# [To do]
In the data below, find each line containing the string "Director" and return it.

___ Data to process

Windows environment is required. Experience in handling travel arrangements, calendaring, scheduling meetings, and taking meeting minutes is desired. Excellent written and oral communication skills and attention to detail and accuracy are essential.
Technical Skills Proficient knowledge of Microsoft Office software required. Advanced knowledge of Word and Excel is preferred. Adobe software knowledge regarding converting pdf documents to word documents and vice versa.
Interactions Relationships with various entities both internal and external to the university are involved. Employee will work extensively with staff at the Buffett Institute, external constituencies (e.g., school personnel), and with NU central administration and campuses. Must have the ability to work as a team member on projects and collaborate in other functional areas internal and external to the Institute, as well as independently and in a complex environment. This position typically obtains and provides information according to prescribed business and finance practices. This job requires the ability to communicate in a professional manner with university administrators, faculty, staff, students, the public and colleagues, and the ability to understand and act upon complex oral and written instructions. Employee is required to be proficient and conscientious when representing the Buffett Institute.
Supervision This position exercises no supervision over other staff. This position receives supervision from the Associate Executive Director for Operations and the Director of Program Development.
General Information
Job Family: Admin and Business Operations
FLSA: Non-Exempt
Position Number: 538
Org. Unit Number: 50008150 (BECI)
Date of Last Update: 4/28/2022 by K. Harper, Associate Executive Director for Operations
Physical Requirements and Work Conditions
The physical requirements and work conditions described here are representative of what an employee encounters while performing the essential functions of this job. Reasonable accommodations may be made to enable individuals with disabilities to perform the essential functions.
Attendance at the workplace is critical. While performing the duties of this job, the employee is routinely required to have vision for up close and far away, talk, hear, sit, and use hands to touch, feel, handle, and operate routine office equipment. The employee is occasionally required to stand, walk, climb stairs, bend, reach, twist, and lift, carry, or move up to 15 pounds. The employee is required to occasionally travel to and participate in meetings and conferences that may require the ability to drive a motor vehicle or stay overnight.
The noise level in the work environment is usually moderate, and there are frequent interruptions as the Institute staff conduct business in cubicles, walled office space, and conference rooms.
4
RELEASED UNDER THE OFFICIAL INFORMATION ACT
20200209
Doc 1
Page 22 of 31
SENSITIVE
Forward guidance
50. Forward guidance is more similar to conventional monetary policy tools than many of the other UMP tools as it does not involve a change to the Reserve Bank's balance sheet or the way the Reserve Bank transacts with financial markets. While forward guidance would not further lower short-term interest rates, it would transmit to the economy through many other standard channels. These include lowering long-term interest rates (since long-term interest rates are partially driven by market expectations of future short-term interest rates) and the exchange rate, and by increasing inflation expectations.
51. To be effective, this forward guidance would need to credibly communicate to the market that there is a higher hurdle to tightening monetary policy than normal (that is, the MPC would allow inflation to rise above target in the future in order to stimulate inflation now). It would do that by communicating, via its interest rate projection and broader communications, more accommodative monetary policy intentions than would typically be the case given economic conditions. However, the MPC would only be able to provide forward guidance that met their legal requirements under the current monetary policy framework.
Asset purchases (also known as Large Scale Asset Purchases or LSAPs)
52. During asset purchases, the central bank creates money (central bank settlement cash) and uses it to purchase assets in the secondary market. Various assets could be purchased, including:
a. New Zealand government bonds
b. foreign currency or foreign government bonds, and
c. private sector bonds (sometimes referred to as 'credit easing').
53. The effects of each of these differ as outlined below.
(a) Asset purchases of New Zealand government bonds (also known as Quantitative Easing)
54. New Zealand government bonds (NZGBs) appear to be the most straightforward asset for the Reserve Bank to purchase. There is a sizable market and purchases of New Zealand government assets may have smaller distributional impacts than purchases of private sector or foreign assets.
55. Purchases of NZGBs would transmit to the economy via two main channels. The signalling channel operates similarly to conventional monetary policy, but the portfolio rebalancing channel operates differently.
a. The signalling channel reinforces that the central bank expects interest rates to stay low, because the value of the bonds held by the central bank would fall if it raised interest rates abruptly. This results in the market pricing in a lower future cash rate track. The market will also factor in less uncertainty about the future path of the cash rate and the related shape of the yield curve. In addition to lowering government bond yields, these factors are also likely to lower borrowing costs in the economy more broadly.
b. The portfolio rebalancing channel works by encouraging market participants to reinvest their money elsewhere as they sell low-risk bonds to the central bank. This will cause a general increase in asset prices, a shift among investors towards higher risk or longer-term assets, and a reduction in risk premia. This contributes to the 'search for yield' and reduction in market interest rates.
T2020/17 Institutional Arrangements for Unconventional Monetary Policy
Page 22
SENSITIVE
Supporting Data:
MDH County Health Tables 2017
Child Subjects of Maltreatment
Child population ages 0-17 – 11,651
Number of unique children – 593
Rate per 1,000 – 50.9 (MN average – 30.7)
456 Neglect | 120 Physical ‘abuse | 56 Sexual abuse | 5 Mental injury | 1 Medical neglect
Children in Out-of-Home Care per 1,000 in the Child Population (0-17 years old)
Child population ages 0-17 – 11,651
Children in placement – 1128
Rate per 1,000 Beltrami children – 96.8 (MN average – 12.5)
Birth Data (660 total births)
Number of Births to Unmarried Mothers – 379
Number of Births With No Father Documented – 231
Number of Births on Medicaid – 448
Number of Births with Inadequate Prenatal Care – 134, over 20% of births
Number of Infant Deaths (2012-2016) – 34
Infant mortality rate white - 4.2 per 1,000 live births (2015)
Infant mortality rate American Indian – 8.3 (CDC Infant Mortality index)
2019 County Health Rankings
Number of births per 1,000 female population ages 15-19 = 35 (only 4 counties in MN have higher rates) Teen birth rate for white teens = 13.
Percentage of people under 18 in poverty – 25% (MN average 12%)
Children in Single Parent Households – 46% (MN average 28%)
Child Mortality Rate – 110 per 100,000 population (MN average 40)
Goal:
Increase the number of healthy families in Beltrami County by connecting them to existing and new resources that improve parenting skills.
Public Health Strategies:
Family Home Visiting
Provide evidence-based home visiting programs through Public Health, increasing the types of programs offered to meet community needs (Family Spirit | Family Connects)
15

______

# [Answer to this problem]
Supervision This position exercises no supervision over other staff. This position receives supervision from the Associate Executive Director for Operations and the Director of Program Development.
Date of Last Update: 4/28/2022 by K. Harper, Associate Executive Director for Operations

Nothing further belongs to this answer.